# Miscellaneous Herp Interests > Photography >  rechargeable batteries question

## Snakeman

im posting this in the camera section since i use these batteries with my camera. it's a Canon Powershot sx130. Has anyone had any experience with these batteries? they're the Energizer rechargeable NiMH batteries. I got these 2 years ago exactly. it came with the charger and 2 sets of batteries. at first they worked great, they lasted me for a long time in between charges.
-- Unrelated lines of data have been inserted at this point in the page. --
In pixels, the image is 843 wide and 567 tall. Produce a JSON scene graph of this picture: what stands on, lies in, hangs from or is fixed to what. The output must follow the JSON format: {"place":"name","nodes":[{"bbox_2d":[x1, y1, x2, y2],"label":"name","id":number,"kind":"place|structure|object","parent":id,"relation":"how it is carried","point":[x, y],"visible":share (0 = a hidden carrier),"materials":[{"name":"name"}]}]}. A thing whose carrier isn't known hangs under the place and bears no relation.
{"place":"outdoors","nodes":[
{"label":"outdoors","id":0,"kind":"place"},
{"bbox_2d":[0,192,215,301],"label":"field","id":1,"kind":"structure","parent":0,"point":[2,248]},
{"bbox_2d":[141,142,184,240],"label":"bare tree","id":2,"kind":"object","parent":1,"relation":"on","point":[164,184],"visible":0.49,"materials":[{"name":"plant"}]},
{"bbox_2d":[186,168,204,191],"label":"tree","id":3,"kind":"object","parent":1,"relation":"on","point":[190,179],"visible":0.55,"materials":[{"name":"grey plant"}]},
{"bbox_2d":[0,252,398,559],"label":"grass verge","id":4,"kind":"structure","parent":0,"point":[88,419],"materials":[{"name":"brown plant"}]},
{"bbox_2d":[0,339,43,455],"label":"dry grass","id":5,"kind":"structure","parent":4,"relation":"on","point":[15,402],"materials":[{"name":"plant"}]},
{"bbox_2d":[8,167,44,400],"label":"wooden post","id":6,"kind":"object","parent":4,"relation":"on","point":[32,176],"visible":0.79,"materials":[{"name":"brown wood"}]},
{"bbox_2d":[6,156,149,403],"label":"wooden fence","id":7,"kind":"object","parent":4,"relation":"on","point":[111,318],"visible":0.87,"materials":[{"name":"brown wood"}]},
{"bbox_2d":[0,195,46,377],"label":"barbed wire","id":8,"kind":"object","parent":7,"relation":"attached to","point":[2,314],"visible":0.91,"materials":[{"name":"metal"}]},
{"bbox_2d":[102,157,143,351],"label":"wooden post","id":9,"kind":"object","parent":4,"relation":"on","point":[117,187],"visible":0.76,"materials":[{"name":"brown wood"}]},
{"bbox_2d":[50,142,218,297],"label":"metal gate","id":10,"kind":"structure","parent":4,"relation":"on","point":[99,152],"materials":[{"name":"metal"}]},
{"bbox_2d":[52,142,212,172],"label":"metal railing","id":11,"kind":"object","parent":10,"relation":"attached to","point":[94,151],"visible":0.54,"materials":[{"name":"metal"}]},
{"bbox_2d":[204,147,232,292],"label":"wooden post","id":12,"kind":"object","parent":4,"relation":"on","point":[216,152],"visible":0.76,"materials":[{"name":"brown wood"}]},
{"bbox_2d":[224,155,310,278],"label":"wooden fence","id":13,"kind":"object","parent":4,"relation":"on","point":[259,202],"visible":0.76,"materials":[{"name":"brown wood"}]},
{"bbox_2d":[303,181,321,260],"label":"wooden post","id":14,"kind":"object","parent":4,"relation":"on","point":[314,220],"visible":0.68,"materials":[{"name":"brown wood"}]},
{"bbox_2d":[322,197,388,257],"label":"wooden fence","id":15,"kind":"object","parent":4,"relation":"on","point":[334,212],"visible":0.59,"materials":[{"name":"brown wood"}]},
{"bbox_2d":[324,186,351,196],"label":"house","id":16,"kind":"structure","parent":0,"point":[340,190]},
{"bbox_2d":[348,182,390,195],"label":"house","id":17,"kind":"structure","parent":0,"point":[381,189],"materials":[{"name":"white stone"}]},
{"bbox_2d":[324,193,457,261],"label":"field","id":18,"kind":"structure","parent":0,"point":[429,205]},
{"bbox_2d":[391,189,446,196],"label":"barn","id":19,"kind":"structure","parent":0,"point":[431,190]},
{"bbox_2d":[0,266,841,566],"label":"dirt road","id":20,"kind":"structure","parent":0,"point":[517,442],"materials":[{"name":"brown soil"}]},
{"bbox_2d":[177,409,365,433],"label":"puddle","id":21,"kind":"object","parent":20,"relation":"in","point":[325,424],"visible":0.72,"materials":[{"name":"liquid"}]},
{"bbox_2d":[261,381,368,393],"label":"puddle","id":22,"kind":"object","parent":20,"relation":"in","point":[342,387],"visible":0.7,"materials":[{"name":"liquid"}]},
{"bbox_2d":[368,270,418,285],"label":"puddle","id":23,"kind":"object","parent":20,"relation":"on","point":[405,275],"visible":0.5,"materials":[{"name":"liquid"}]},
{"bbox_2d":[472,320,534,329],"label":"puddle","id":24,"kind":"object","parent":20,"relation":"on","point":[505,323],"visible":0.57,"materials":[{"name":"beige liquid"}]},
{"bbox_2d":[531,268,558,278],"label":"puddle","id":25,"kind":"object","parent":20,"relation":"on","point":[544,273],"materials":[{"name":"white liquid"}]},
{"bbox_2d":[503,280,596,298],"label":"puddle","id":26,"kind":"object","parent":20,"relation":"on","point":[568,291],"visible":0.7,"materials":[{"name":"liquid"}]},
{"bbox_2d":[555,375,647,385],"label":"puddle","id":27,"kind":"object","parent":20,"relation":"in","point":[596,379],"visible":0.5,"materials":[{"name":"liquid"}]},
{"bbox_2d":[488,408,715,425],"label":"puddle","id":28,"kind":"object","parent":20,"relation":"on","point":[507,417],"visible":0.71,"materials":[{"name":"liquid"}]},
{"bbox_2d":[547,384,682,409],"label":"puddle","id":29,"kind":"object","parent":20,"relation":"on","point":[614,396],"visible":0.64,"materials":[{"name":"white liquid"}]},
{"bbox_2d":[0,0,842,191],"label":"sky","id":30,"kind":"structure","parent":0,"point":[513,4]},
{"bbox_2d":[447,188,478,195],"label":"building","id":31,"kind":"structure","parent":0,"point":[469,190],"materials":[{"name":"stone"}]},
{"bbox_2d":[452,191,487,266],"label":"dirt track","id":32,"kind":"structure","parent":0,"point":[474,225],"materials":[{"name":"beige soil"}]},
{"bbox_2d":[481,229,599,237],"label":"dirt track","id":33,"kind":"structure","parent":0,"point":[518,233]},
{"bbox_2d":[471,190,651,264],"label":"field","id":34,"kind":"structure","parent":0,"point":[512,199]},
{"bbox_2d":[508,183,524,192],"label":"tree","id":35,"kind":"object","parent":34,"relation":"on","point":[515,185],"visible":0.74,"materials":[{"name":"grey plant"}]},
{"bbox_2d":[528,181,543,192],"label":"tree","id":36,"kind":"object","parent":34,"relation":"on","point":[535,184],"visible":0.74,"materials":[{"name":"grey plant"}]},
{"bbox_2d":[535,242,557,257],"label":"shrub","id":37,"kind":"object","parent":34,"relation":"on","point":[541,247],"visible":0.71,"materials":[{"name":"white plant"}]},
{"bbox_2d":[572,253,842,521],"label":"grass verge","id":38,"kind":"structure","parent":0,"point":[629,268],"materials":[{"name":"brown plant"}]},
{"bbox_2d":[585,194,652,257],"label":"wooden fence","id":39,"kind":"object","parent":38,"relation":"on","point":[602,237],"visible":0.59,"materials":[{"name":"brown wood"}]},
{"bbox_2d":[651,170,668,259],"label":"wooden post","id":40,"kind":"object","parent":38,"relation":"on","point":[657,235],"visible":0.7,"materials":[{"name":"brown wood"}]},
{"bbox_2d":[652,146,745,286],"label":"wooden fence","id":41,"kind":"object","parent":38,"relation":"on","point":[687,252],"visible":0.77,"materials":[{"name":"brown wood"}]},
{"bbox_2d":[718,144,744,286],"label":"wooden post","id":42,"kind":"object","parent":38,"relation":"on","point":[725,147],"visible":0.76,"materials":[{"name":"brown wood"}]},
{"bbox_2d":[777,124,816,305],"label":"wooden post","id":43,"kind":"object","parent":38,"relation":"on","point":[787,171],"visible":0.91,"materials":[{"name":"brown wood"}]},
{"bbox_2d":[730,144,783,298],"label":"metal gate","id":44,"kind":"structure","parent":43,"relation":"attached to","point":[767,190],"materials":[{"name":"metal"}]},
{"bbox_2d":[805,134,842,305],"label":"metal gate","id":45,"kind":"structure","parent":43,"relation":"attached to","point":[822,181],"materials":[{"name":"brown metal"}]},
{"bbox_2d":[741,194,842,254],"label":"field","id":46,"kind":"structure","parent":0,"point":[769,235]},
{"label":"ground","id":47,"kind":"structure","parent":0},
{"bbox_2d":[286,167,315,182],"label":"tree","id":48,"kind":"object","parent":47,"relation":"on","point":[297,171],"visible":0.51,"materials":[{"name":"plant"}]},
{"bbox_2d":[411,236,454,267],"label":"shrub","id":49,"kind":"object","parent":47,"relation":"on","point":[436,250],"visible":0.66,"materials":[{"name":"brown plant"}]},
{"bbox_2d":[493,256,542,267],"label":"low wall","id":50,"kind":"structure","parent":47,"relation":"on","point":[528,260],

I used them for both taking pictures, and recording whole concerts from when i saw live bands. just within the last couple of months i noticed they seem to die faster. when i record concerts i have it set to record in 720p HD which i know drain the batteries faster than recording in normal 480p. it seems when there are times i just take pictures and repeatedly turn the camera on and off and zoom in and out so maybe thats why they're dying out faster? the 1st set dies out i always have a spare set to replace those. when i record concerts, before they would give me about an hour and a half of footage before signaling that they're dying. now 1 set cant make it to one whole live band which means i have to replace them with the 2nd set to continue recording. also, when i fully charge them the charger say they're fully charged yet if i dont use them for a few days or couple of weeks i recharge them just in case and the charge meter says they need about 2-4 hours to charge before they're fully charged. is it maybe since they're 2 years old that i just need to replace them with new ones?

----------